Role of Low-Density Lipoprotein in Early Vascular Aging Associated With Systemic Lupus Erythematosus.

Objective: Patients with systemic lupus erythematosus (SLE) often have atherosclerotic complications at a young age but normal low-density lipoprotein (LDL) levels. This study was undertaken to investigate the role of LDL composition in promoting early vascular aging in SLE patients.

Methods: Plasma LDL from 45 SLE patients (SLE-LDL) and from 37 normal healthy controls (N-LDL) was chromatographically divided into 5 subfractions (L1-L5), and the subfraction composition was analyzed. Correlations between subfraction levels and signs of early vascular aging were assessed. Mechanisms of lipid-mediated endothelial dysfunction were explored using in vitro assays and experiments in apoE mice.

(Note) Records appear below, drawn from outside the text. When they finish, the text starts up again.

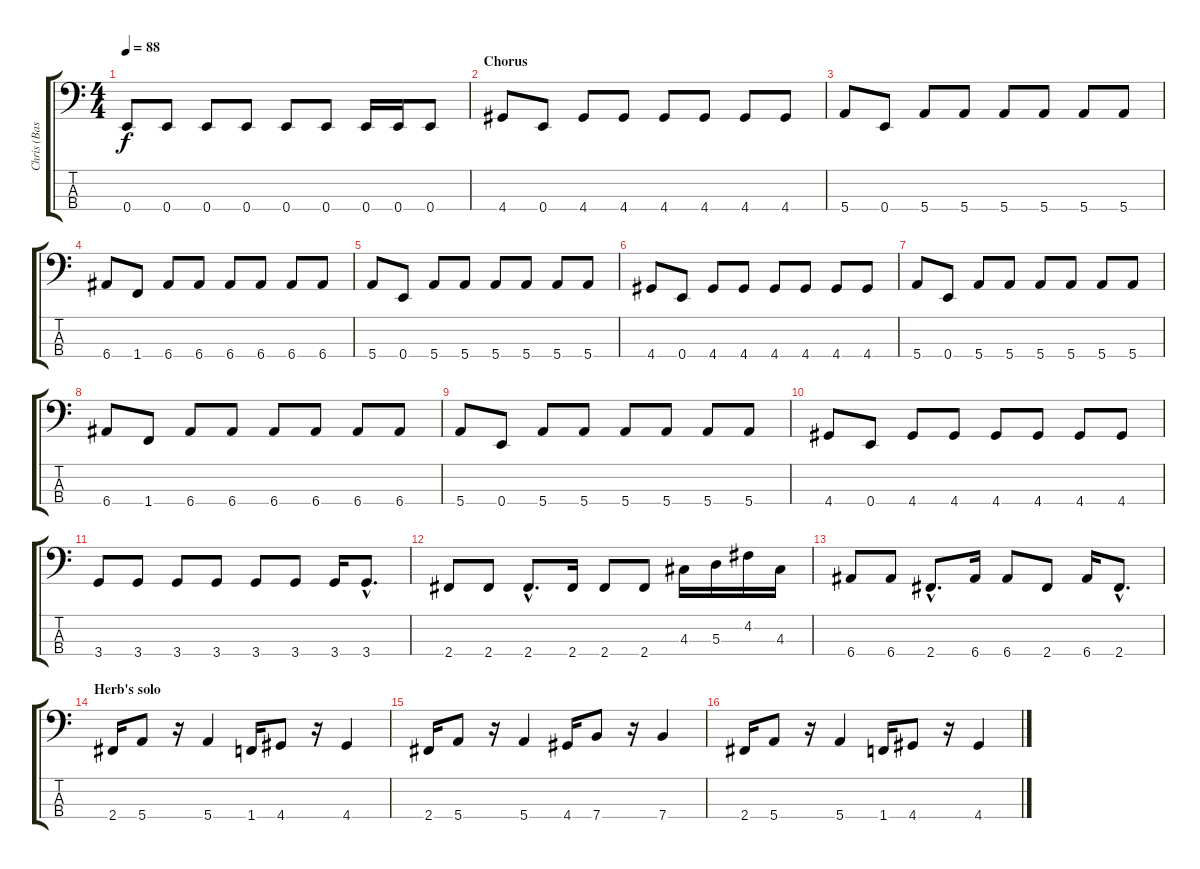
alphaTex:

\track ("Chris (Bass)" "Chris (Bas") {instrument electricbassfinger}
\staff {score tabs}
\tuning (G2 D2 A1 E1) {hide}
\ts (4 4)
\tempo 88
\clef f4
\ks c
0.4.8{dy f} 0.4.8 0.4.8 0.4.8 0.4.8 0.4.8 0.4.16 0.4.16 0.4.8 |
\section ("" "Chorus")
4.4.8 0.4.8 4.4.8 4.4.8 4.4.8 4.4.8 4.4.8 4.4.8 |
5.4.8 0.4.8 5.4.8 5.4.8 5.4.8 5.4.8 5.4.8 5.4.8 |
6.4.8 1.4.8 6.4.8 6.4.8 6.4.8 6.4.8 6.4.8 6.4.8 |
5.4.8 0.4.8 5.4.8 5.4.8 5.4.8 5.4.8 5.4.8 5.4.8 |
4.4.8 0.4.8 4.4.8 4.4.8 4.4.8 4.4.8 4.4.8 4.4.8 |
5.4.8 0.4.8 5.4.8 5.4.8 5.4.8 5.4.8 5.4.8 5.4.8 |
6.4.8 1.4.8 6.4.8 6.4.8 6.4.8 6.4.8 6.4.8 6.4.8 |
5.4.8 0.4.8 5.4.8 5.4.8 5.4.8 5.4.8 5.4.8 5.4.8 |
4.4.8 0.4.8 4.4.8 4.4.8 4.4.8 4.4.8 4.4.8 4.4.8 |
3.4.8 3.4.8 3.4.8 3.4.8 3.4.8 3.4.8 3.4.16 3.4{hac}.8{d} |
2.4.8 2.4.8 2.4{hac}.8{d} 2.4.16 2.4.8 2.4.8 4.3.16 5.3.16 4.2.16 4.3.16 |
6.4.8 6.4.8 2.4{hac}.8{d} 6.4.16 6.4.8 2.4.8 6.4.16 2.4{hac}.8{d} |
\section ("" "Herb's solo")
2.4.16 5.4.8 r.16 5.4.4 1.4.16 4.4.8 r.16 4.4.4 |
2.4.16 5.4.8 r.16 5.4.4 4.4.16 7.4.8 r.16 7.4.4 |
2.4.16 5.4.8 r.16 5.4.4 1.4.16 4.4.8 r.16 4.4.4
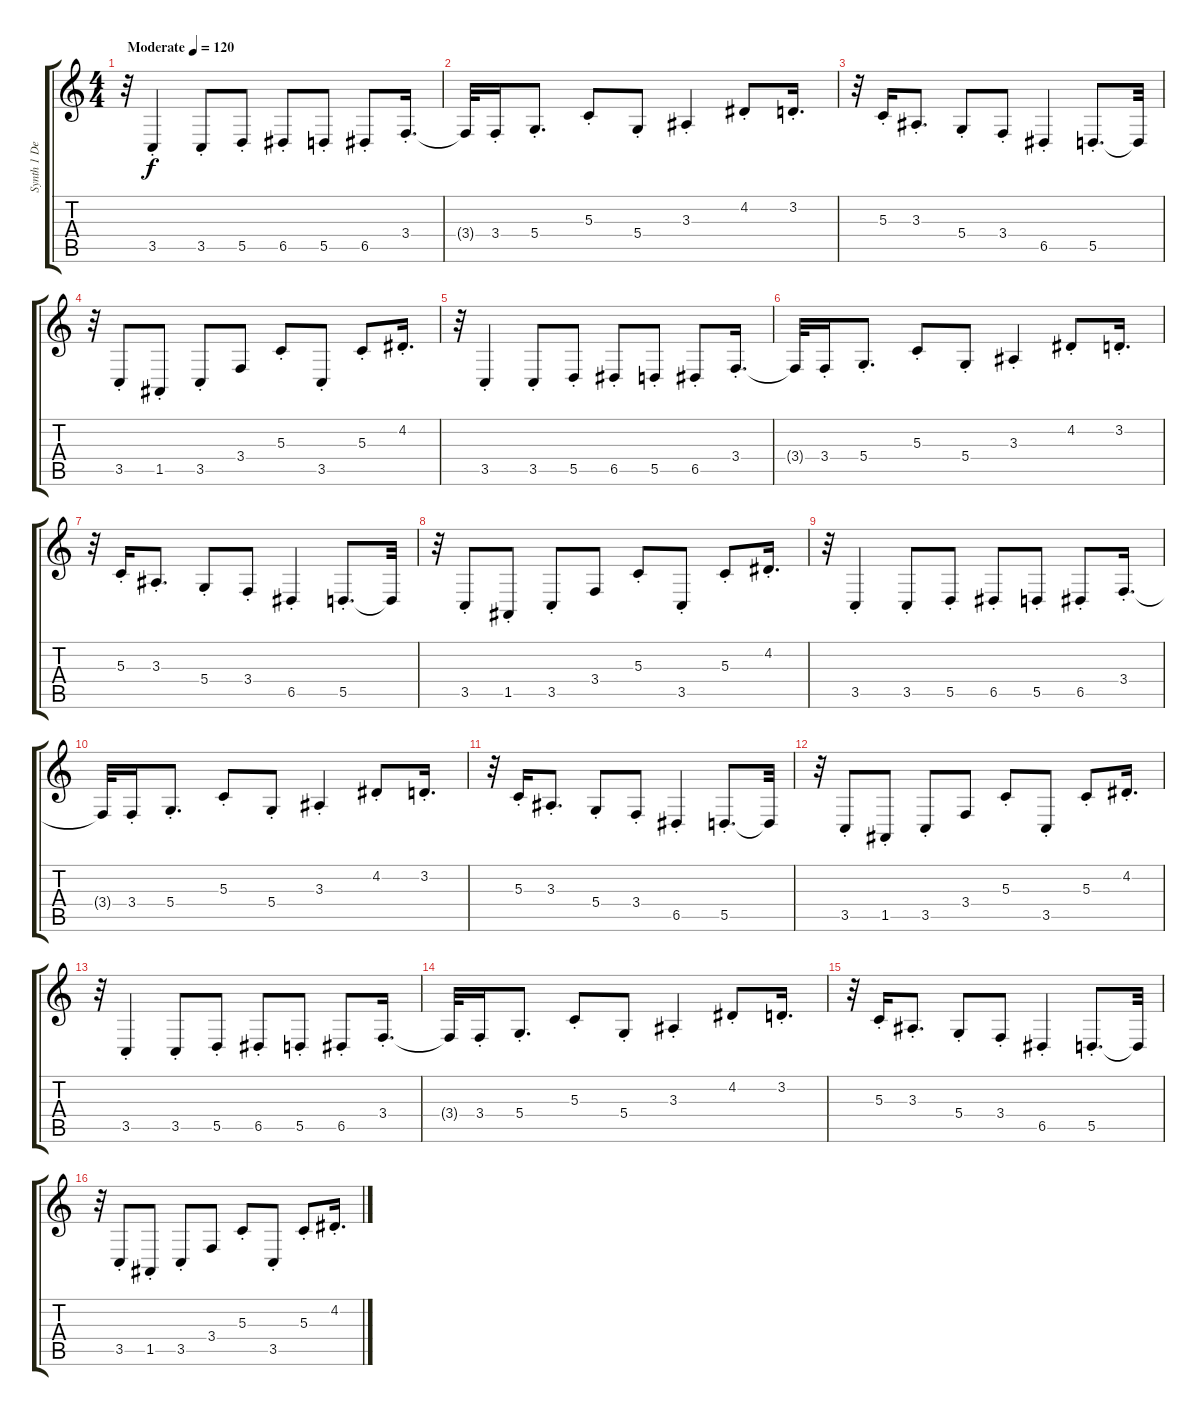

Results: The L5 percentage was increased 3.4 times in the plasma of SLE patients compared with normal controls. This increased percentage of SLE-L5 was positively correlated with the mean blood pressure (r = 0.27, P = 0.04), carotid intima-media thickness (IMT) (right carotid IMT, r = 0.4, P = 0.004; left carotid IMT, r = 0.36, P = 0.01), pulse wave velocity (r = 0.29, P = 0.04), and blood levels of CD16+ monocytes (r = 0.35, P = 0.004) and CX3CL1 cytokines (r = 0.43, P < 0.001) in SLE patients. Matrix-assisted laser desorption ionization-time-of-flight mass spectrometry analysis revealed that plasma levels of lysophosphatidylcholine (LPC) and platelet-activating factor (PAF) were increased in SLE-LDL and in the SLE-L5 plasma subfraction. Injecting SLE-LDL, SLE-L5, or LPC into young, male apoE mice caused increases in plasma CX3CL1 levels, aortic fatty-streak areas, aortic vascular aging, and macrophage infiltration into the aortic wall, whereas injection of N-LDL or SLE-L1 had negligible effects (n = 3-8 mice per group). In vitro, SLE-L5 lipid extracts induced increases in CX3CR1 and CD16 expression in human monocytes; synthetic PAF and LPC had similar effects. Furthermore, lipid extracts of SLE-LDL and SLE-L5 induced the expression of CX3CL1 and enhanced monocyte-endothelial cell adhesion in assays with bovine aortic endothelial cells.

Conclusion: An increase in plasma L5 levels, not total LDL concentration, may promote early vascular aging in SLE patients, leading to premature atherosclerosis.